What Can We Do About the Patriarchy?
On March 6, 2017 | 0 Comments

I abhor what some people are doing to our planet and the arrogance with which they do it. Unfortunately, because we want the stuff they are manufacturing, because there are too many of us, and because we are letting them do it, they do it with our blessings. They do it for their own reasons: to make a living, to get rich, because they believe in their products. Because we all believe in our modern way of life. But with all the wonderful things – instant communication, spread of new ideas, abundance for some – are many negative things. At the confluence of the misogyny, prejudice, homophobia, religious intolerance, environmental destruction, and violence is the patriarchy. Hey, let’s get rid of it!

In the year 2000, I sat in a dinghy in the caldera of the active underwater volcano at Santorini helping my geologist sister Norrie Robbins count the bubbles coming from below us. The experiment was part of my father’s research into the origins of life. I had had the seed for a novel thirteen years earlier when I heard Mimi Fariña sing The Swallow Song, and I talked with her about her deceased husband Richard Fariña and how lost his music has become. I began developing ideas, learning about the nightingale connection and discovering a 12 th century Sufi master’s epic allegory about god. Sitting in that dinghy, everything coalesced: the story of how western civilization went off course. A world collapsing as ornithologist Dr. Deborah Wright is unwittingly guided by the Sufi to figure out why the Capistrano swallows are dying. It would include an underlying history of an egalitarian world lost when this volcano erupted in 1628 BC. Richard Farina’s song would be playing throughout the pages. Woven into the foreground story would be prejudice, white privilege, anti-Semitism, misogyny, homophobia, destructive environmental practices, and corporate greed—all patriarchal constructs that dominate and compete to disrespect people and the planet. As the story progresses, Deborah would learn that the patriarchal domination mindset is behind the problems, and come to believe that this is the real moral issue facing us, not who loves who. By seeing her scientific and moral problems reverse, the story would make a point that as long as we disrespect the Earth, its components, and its inhabitants, we are immoral as a patriarchal-dominated species and no amount of finger pointing at society’s so-called misfits will make any of us moral.

Novels in the past have made an impact on societies.
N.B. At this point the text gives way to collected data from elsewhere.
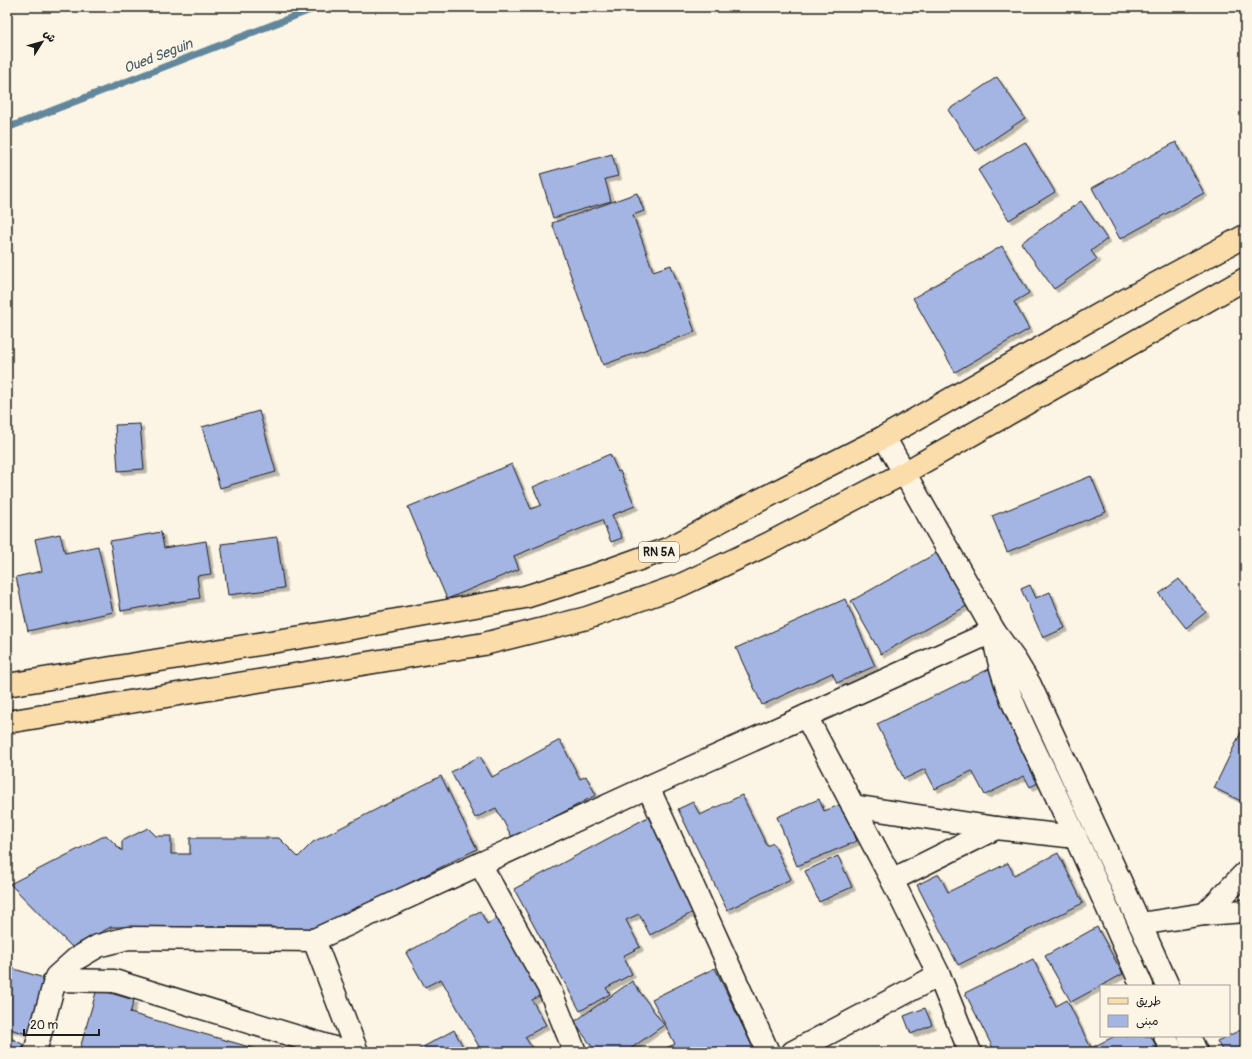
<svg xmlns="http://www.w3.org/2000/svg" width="1252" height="1059" font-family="Pangolin,'Playpen Sans Arabic',sans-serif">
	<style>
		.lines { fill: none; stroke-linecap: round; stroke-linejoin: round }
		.stream { stroke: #62879c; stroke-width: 7 }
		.building { fill: #a4b4e3; stroke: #1c1c1c; filter: url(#shadow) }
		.street-casing { stroke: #1c1c1c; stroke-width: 25 }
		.primary-casing { stroke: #1c1c1c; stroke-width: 25 }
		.street { stroke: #fcf5e5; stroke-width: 22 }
		.primary { stroke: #fbddab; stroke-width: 22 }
		.labels { text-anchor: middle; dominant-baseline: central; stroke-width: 3; stroke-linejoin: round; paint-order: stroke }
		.shield { fill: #fcf5e5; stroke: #5f5d58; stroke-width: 1 }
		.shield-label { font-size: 12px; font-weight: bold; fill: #1c1c1c }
		.water-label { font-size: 14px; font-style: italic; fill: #455b67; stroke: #fcf5e5 }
	</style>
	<defs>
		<filter id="shadow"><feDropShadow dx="3.5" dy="3.5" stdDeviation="0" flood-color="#0004"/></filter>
	</defs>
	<rect width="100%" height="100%" fill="#fcf5e5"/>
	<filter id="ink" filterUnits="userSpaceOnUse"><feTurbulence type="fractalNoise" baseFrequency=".025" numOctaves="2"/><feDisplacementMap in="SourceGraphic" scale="8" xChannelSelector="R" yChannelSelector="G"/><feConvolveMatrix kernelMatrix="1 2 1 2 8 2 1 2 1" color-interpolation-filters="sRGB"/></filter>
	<g filter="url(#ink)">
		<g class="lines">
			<path class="stream" d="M7,128L318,7"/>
		</g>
		<g class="building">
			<path d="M997,77L1025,118L976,151L948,110Z"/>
			<path d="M1025,142L1055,192L1009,220L978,170Z"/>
			<path d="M1176,142L1204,193L1120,239L1092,188Z"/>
			<path d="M612,154L618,176L605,179L611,201L553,218L540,174Z"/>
			<path d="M637,193L644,211L633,215L653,271L671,265L695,332L603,365L552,223Z"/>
			<path d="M1081,201L1107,239L1091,251L1097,259L1054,289L1021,243Z"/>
			<path d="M1002,246L1029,293L1014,302L1029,329L955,372L913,298Z"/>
			<path d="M259,411L276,472L220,488L202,427Z"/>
			<path d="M140,424L144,469L118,471L115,425Z"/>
			<path d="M610,454L618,472L620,471L635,506L612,515L622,538L611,542L602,520L514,556L519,569L447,599L408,507L512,464L531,509L541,505L533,487Z"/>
			<path d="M1091,476L1106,512L1007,552L992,516Z"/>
			<path d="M161,532L164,548L206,541L211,574L197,576L200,598L121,611L110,541Z"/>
			<path d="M60,534L65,553L98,546L113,612L28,631L16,577L42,571L35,539Z"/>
			<path d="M277,537L284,588L228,595L221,544Z"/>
			<path d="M942,550L972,603L881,654L851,601Z"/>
			<path d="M1179,579L1206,612L1186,628L1159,594Z"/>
			<path d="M1030,585L1036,598L1050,592L1065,628L1043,638L1021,589Z"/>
			<path d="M845,599L875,666L837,683L832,673L762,705L736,648Z"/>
			<path d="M989,669L1044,780L1030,787L1024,776L985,795L972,771L935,789L925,769L904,779L877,724Z"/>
			<path d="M1244,726L1245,727V803L1214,788Z"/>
			<path d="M560,740L580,779L586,776L596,795L513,839L496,808L475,818L451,772L480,756L492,777Z"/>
			<path d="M441,776L477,849L344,916L348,912L314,929H269L273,927H111L72,947L10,884L106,835L122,851V841L148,828L156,836H171V854H190V838H279L298,857L313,842Z"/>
			<path d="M742,795L767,846L773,843L791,879L727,910L678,809L693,802L700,815Z"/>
			<path d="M819,799L824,811L842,804L857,841L797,866L777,817Z"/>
			<path d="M648,817L697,910L650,935L639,914L626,920L640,947L623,956L632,974L606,988L610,994L580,1011L514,889Z"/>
			<path d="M1058,853L1083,903L958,965L917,885L939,874L948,892L1008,863L1014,875Z"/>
			<path d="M838,856L852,887L819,902L805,871Z"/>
			<path d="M480,911L487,924L501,916L542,994L532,1000L546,1025L525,1037L534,1051L533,1052H482L441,979L425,987L406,953Z"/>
			<path d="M1097,927L1123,974L1071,1002L1045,956Z"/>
			<path d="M1033,959L1056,1006L1067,1000L1091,1048L1115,1036H1151L1159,1052H995L965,993Z"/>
			<path d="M8,967L47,979L30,1035L7,1028V970Z"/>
			<path d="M715,968L755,1052H665L664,1049L675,1044L652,999Z"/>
			<path d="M632,981L664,1025L626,1052H596L574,1022Z"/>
			<path d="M97,989L134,1000L130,1013L267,1052H79Z"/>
			<path d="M925,1008L932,1025L911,1034L904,1016Z"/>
			<path d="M1245,1028V1052H1223L1217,1041Z"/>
			<path d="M454,1030L466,1052H414Z"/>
			<path d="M7,1036L24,1045L20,1052H12L7,1050Z"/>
		</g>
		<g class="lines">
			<g class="street-casing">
				<g id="street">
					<path d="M884,437L994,631L1015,660L1030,685L1140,924L1168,986"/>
					<path d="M994,636C1002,692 1032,742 1055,793C1085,857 1114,922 1142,986"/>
					<path d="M806,716L892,880L939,975L970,1052"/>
					<path d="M648,787L768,1052"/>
					<path d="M853,806L996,828L1076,837"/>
					<path d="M480,864L549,988L575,1052"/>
					<path d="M892,880L996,828"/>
					<path d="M1205,914L1245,873"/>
					<path d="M1140,924L1205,914L1245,911"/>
					<path d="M314,940L357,1052"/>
					<path d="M55,980L114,981L347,1052"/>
					<path d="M1165,1036L1172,1052"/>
					<path d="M1189,1036L1196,1052"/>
					<path d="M35,1052L56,977L76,959L98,946L128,938L314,940L648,787L806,716L994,631"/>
					<path d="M793,1052L939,975"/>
				</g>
			</g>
			<g class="primary-casing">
				<g id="primary">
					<path d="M7,685L314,635L525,597L595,575L670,548L756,502L884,437L1109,309L1245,236"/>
					<path d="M7,722L484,644L587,618L681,585L768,544L904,473L1245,279"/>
				</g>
			</g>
			<use href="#street" class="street"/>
			<use href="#primary" class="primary"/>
		</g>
	</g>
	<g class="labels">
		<rect class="shield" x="639" y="542" width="40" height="20" rx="3"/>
		<g class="shield-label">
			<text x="659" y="552">RN 5A</text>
		</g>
		<g class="water-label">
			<text transform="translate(158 56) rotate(-21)">Oued Seguin</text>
		</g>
	</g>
	<rect width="1252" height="1059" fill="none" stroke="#fcf5e5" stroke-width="24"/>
	<rect x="12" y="12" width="1228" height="1035" fill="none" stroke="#1c1c1c" stroke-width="1.5" filter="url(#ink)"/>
	<rect x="1100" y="985" width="130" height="52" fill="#fcf5e5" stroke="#a29e95"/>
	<rect x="1108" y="998" width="20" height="6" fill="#fbddab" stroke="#a29e95"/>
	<text x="1136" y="1005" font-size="12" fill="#1c1c1c">طريق</text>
	<rect x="1108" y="1015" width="20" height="12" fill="#a4b4e3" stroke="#a29e95"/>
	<text x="1136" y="1025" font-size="12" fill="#1c1c1c">مبنى</text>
	<g transform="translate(42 42) rotate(53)" stroke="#fcf5e5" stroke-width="3" paint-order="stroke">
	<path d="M0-3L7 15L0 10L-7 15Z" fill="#1c1c1c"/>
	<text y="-6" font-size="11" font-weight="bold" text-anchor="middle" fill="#1c1c1c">ش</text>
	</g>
	<path d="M24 1029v6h75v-6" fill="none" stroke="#1c1c1c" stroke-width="2"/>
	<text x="30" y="1029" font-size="12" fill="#1c1c1c" stroke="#fcf5e5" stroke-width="3" paint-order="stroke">20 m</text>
</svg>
When President Abraham Lincoln met Harriet Beecher Stowe (author of Uncle Tom’s Cabin), he said, “So, you’re the little woman that wrote the book that made this great war” (referring to the American Civil War to abolish slavery). Upton Sinclair’s novel The Jungle (about the meat-packing industry) led to changes in government regulations and the establishment of the US Food and Drug Administration. Betty Friedan’s book The Feminine Mystique sparked the second wave of feminism in the US.

We are in the third wave of feminism. It encompasses queer theory, anti-racism, ecofeminism. Central issues of the third wave are gender violence, reproductive rights, sexual harassment, and the glass ceiling—all aspects of patriarchal domination.

A book can be a game changer. Why can’t we bring down the patriarchy? If we don’t, it’s going to bring us down.